The MEALR search applies sequence length limits. The minimal sequence length for scan and classification modes is 50 base characters. The classification mode supports sequences up to 5000 base characters. Ideally, input sequences for classification mode should have lengths corresponding to genomic regions typically observed in ChIP-seq studies like 500 - 1000 bases, whereas input sequences for scanning should not be too short, e.g. ≥300 bases. We recommend to take differences between model length and sequence length, which are reported in the output table, into account in the assessment of the reliability of predictions.
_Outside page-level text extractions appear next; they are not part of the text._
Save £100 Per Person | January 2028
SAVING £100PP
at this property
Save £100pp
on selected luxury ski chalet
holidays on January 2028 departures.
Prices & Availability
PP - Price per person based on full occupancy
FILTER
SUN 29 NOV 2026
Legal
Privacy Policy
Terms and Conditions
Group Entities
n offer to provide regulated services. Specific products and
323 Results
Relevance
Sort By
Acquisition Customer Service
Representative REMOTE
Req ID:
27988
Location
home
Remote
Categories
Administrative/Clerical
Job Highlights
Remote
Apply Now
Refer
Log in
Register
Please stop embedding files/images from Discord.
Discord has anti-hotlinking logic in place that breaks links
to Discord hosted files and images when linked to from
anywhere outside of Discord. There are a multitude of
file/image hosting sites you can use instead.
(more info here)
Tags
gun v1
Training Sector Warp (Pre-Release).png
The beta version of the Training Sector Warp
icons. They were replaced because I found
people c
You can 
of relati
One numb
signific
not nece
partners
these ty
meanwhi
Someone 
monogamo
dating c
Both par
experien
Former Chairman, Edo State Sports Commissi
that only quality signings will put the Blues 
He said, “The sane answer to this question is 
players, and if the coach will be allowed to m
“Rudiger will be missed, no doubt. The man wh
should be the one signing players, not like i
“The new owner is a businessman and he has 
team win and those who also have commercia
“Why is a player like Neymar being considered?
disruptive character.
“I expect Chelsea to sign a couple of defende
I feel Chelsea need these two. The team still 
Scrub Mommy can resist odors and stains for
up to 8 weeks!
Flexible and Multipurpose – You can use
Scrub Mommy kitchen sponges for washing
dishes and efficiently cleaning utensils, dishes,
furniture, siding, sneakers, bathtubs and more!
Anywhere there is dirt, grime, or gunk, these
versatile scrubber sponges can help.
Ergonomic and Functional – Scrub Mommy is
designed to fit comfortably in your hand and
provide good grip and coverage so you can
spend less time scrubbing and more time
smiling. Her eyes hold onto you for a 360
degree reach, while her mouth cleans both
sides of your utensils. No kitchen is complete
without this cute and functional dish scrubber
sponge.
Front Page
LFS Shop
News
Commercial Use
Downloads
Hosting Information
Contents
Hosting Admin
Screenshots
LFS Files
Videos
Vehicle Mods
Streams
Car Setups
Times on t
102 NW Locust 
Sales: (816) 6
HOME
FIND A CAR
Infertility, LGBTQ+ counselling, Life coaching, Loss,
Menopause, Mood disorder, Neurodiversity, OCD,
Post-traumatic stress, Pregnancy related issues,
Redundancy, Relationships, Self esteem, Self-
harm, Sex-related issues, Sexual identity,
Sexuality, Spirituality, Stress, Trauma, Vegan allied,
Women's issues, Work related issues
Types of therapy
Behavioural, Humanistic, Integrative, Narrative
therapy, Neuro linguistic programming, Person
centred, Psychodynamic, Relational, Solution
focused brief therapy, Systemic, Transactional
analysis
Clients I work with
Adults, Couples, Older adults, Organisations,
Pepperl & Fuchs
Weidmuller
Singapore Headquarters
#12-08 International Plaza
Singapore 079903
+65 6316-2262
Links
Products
Cell and tissue sources can be selected to focus on a subset of CRMs which have been trained with data from respective sources. Please note that selection of multiple cells and/or tissues gathers all CRMs that are associated with any one of selected sources.

Output

The output folder encompasses a table and sequence track with information about model hits. The output table contains sequence start and end points of hits, model ids, match probabilities as well as other values as described below. For input sequences derived from genomic regions (instead of imported as custom sequences) the table includes in addition a sequence id generated for a region as well as the genomic sequence id, start and end coordinates.

Output table column	Description
Sequence id	Sequence id of custom or genomic sequence
Interval site name	Sequence id constructed for genomic interval
Start	CRM region start (one-based)
End	CRM region end (one-based)
Model id	MEALR model id
Factor gene	Gene symbol of transcription factor analyzed in source experiment generating training data
Cell source	Cell source of training data
Tissue source	Tissue source of training data
Model accuracy	Test set accuracy of MEALR model
Model type	Type of MEALR model (LR: logistic regression, WLR: LR with weighting of CRM region positions)
Model length	Length of CRM region
Sequence length	Length of analyzed sequence
Score	CRM score
Probability	CRM probability

Example analysis

Open the tool in the user interface.

Specify sequence(s) to analyze. This should be a track item with custom or genomic sequences (Input example). A sequence source is suggested automatically.
Select cell and tissue sources for filtering. There are over 400 cell types and more than 50 tissues to choose from. Please note that multiple selection causes all models from the library to be considered that are associated with any one of the selected cells or tissues.
Choose Classification mode if scan mode is not desired
If scan mode, specify a step size and select Best hit or Cutoff mode
If Cutoff mode, specify a cutoff for model hits
Specify a model accuracy cutoff
Specify an output folder for results. The folder can already exist or be newly created by the workflow (Example result folder).

Katie Lloyd, Stamatia Papoutsopoulou, Emily Smith, Philip Stegmaier, Francois Bergey, et al., The SysmedIBD Consortium; Using systems medicine to identify a therapeutic agent with potential for repurposing in inflammatory bowel disease. Dis Model Mech 1 November 2020; 13 (11): dmm044040.